Joaquìn Maria Otuvas

Dell’uso del cilicio


Nella mia esperienza mi è capitato di incontrare molte donne che sembrano fare apposta per organizzare la propria vita al fine di sperimentare situazioni di sofferenza.Sono generalmente donne belle, intelligenti, colte, talvolta ricche, spesso realizzate professionalmente. Eppure si lasciano avvilire in rapporti affettivi ansiogeni, dolorosi, umilianti, con uomini narcisisti, volgari, egoisti, in una parola amanti indegni.Sono bensì capaci di acute analisi della loro perversione e assolutamente disincantate nei confronti del partner, ma non sanno e non vogliono veramente liberarsi da ciò che le tortura: spinte di voluptas dolendi, consumano fino in fondo la loro degradazione.Per questo tipo di pazienti un mio amico psicoterapeuta, docente all’Università di Upsala, suggerisce la “cilicio terapia”.Il loro bisogno di soffrire viene soddisfatto da un programma che prevede di indossare il cilicio per un tempo e secondo una frequenza determinati, valutabili da caso a caso.
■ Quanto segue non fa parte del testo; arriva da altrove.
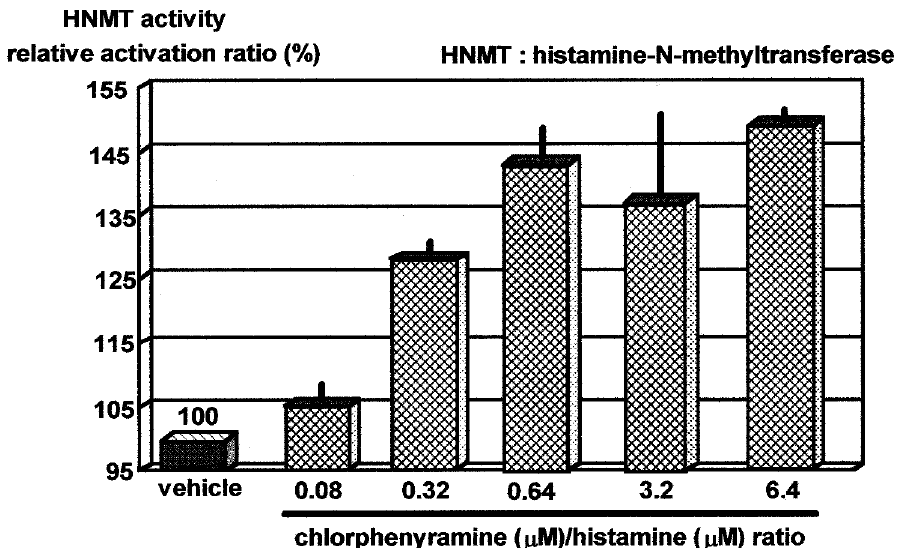
FIG. 2. Activation of histamine- N -methyltransferase activity in rat brain by chlorpheniramine maleate as an antihistamine. The vertical axis represents the relative activation ratio compared with value obtained without antihistamines; the horizontal axis represents the chlorpheniramine/histamine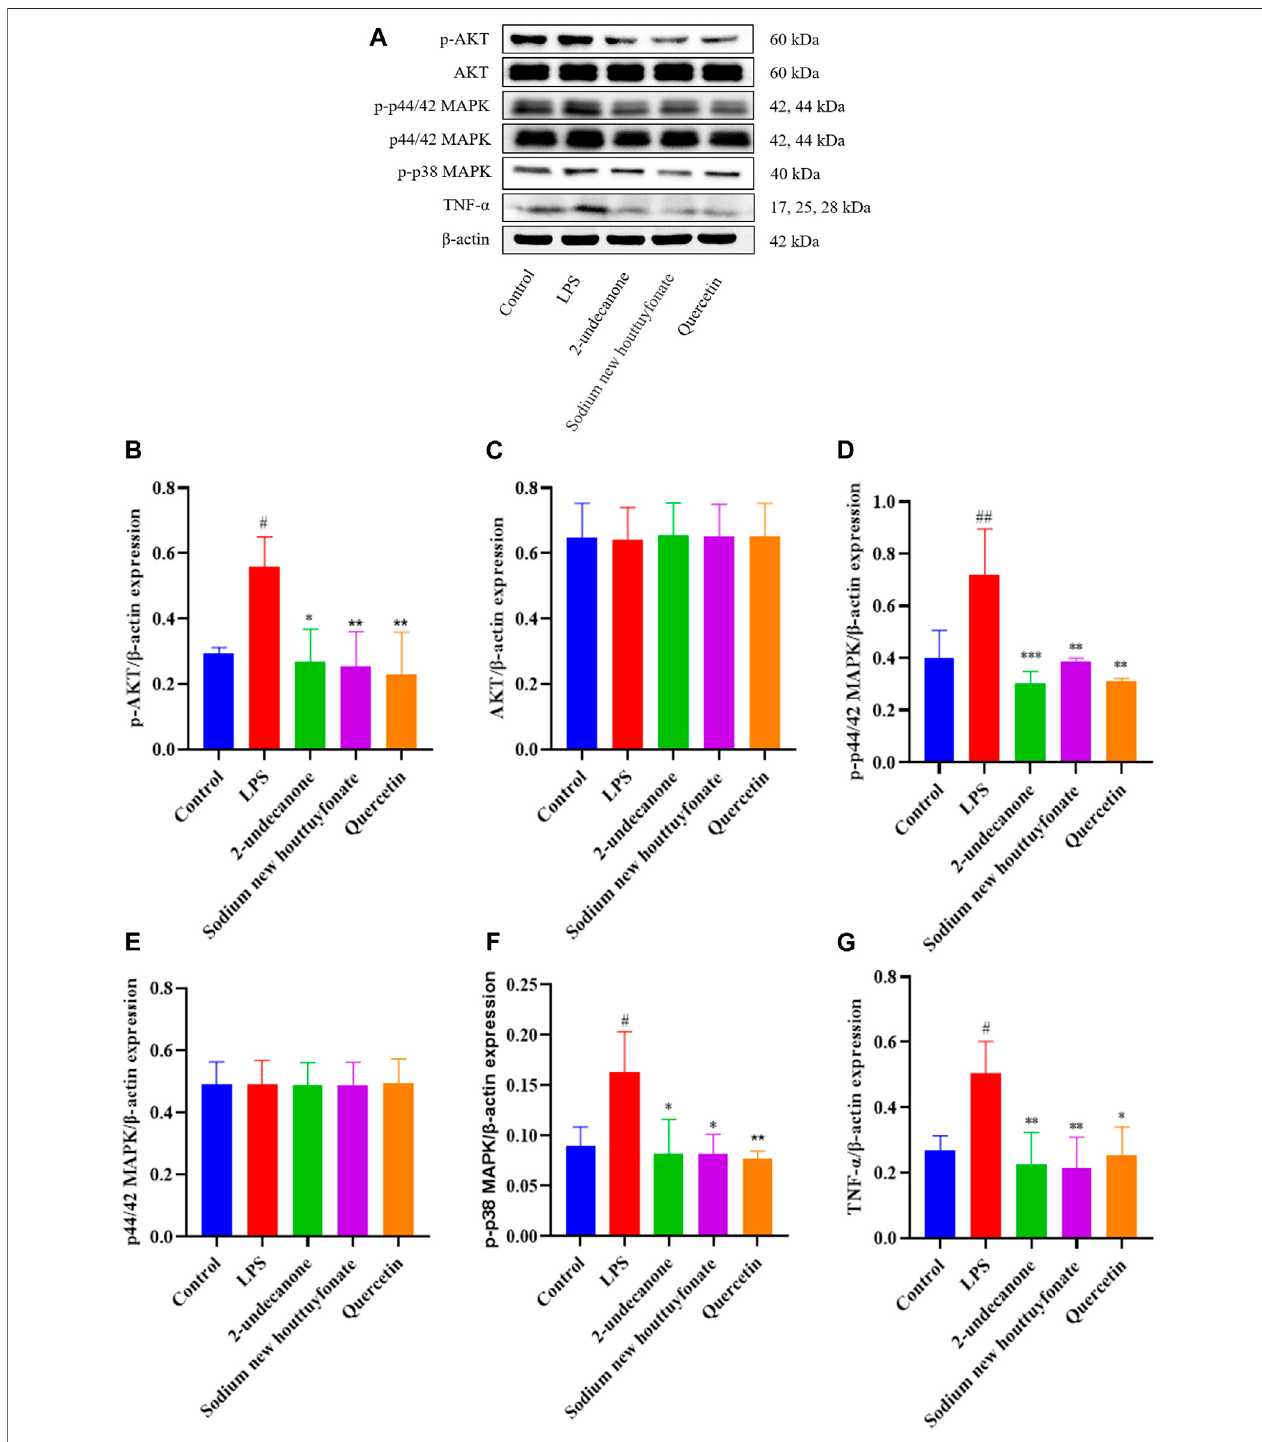
FIGURE 9 | Effects of 2-undecanone, sodium new houttuyfonate, and quercetin on the protein expression of AKT, p-AKT, p44/42 MAPK (ERK1/2), p-p44/42 MAPK (ERK1/2), p-p38 MAPK, and TNF- α of LPS-induced A549 cells (A – G). # p < 0.05, ## p < 0.01, compared with the control group. * p < 0.05, ** p < 0.01, compared with the LPS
Dietro naturalmente compenso adeguato.Si inizia con una fase intensiva di più sedute settimanali, meglio se mattutine, accuratamente monitorate. Assunta la dose giornaliera di sofferenza, la paziente può ritenere soddisfatto il suo bisogno.A seguito di attente verifiche dell’andamento della cura, l’equipe decide una progressiva diminuzione dell’intensità dell’intervento, fino ad arrivare, in caso di successo, ad una seduta di mantenimento mensile.